Most of the people in our world suffer from the permanent lack of harmony in motions. Their conditioned reflexes permanently struggles inborn reflexes and body. The need in improvement the quality of the motion, harmonizing it, is real and great. Unfortunately the systems that try to treat this problem are “what” systems. These “what” systems don’t correct the “how” aspect of motion and bad habits and locomotor patterns don’t disappear. We see a lot of the well trained people lacking natural gracefulness and lightness in motion, many of them have easily distinguishable postural defects.

I believe that the only way to harmonize our motion is to study, understand and practice our inborn reflexes, the general form of inborn natural motions and their Motor Control and biomechanical laws. This study, understanding and practice must be the general common basis for any practical method and system striving to achieve harmony or use it. This way every motion, every activity, even the most ordinary daily activity, becomes a part of our training program.
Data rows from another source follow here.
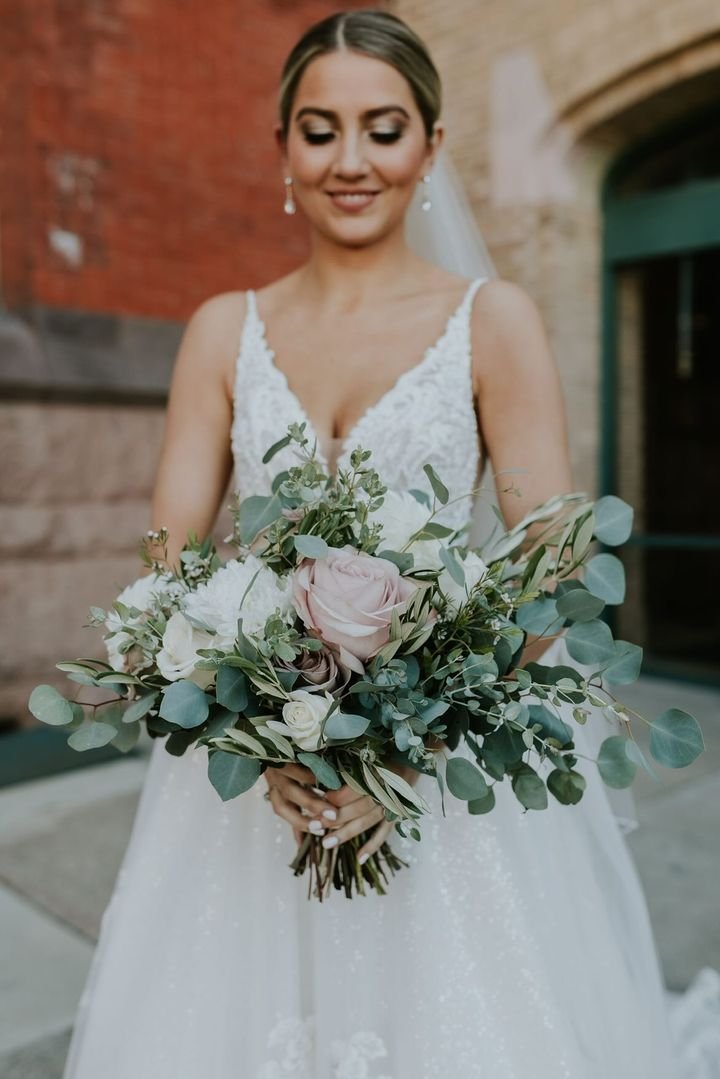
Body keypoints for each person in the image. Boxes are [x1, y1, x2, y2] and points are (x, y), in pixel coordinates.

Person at [62, 10, 719, 1078]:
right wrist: (255, 739)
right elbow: (168, 565)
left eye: (383, 127)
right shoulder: (222, 330)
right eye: (320, 130)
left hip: (444, 771)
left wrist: (409, 755)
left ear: (430, 146)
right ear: (283, 148)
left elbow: (549, 565)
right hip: (256, 786)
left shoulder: (494, 320)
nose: (351, 160)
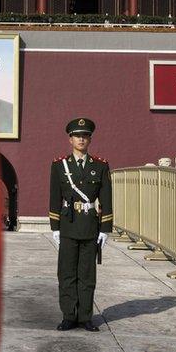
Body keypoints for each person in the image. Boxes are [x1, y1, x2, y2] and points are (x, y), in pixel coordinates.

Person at [49, 118, 112, 332]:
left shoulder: (101, 166)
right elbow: (54, 197)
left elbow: (106, 198)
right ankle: (68, 315)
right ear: (70, 139)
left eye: (85, 136)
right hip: (68, 225)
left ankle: (85, 317)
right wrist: (55, 227)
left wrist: (105, 229)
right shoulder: (59, 165)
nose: (81, 139)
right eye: (77, 136)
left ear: (90, 139)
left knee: (87, 274)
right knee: (66, 273)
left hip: (89, 227)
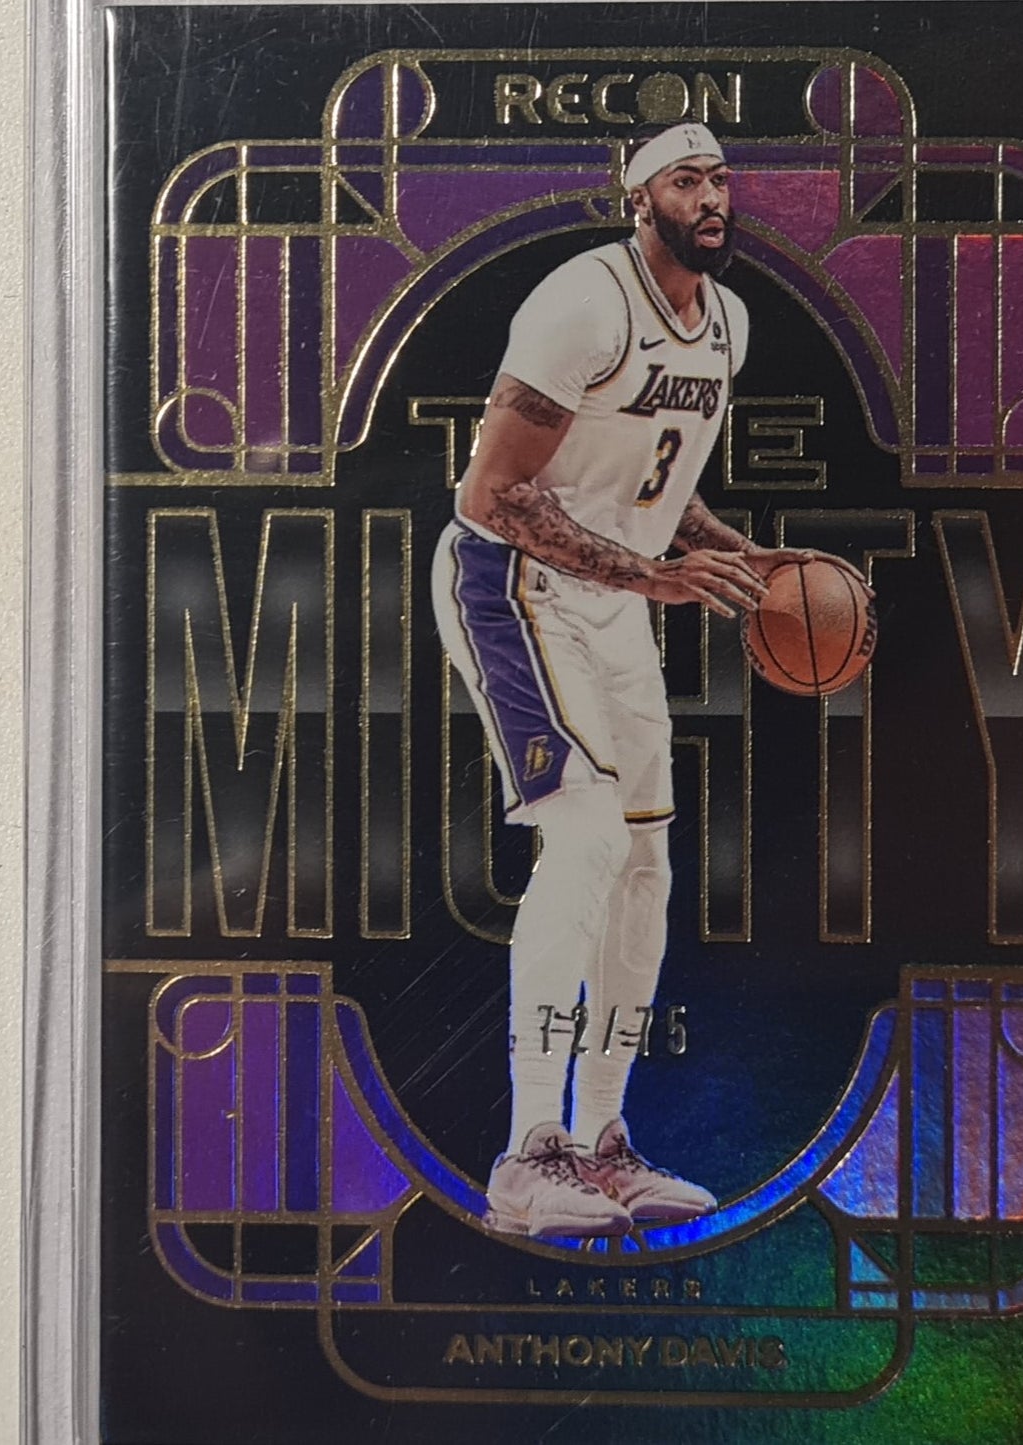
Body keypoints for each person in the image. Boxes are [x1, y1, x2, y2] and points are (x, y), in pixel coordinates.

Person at [431, 122, 815, 1238]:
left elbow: (653, 480)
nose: (712, 196)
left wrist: (732, 551)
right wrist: (652, 575)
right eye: (686, 180)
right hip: (509, 584)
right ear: (638, 199)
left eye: (721, 179)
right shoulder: (582, 304)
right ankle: (526, 1152)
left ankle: (603, 1141)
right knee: (587, 833)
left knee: (645, 860)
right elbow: (492, 492)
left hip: (610, 597)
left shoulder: (726, 322)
ISAI or Israeli Art of Integrity and its practical system NMTS (Natural Motion Training System) concentrate on the theory of harmony of the motion and on the practical method to achieve it. In can be applied to all “what” systems with different shape and aroma every time. The years of experience proves that such a cooperation of “what” and “how” can result in considerable, sometimes looking unbelievable, improvement in every “what” system like running, swimming, jumping, ball playing, Martial Arts and more.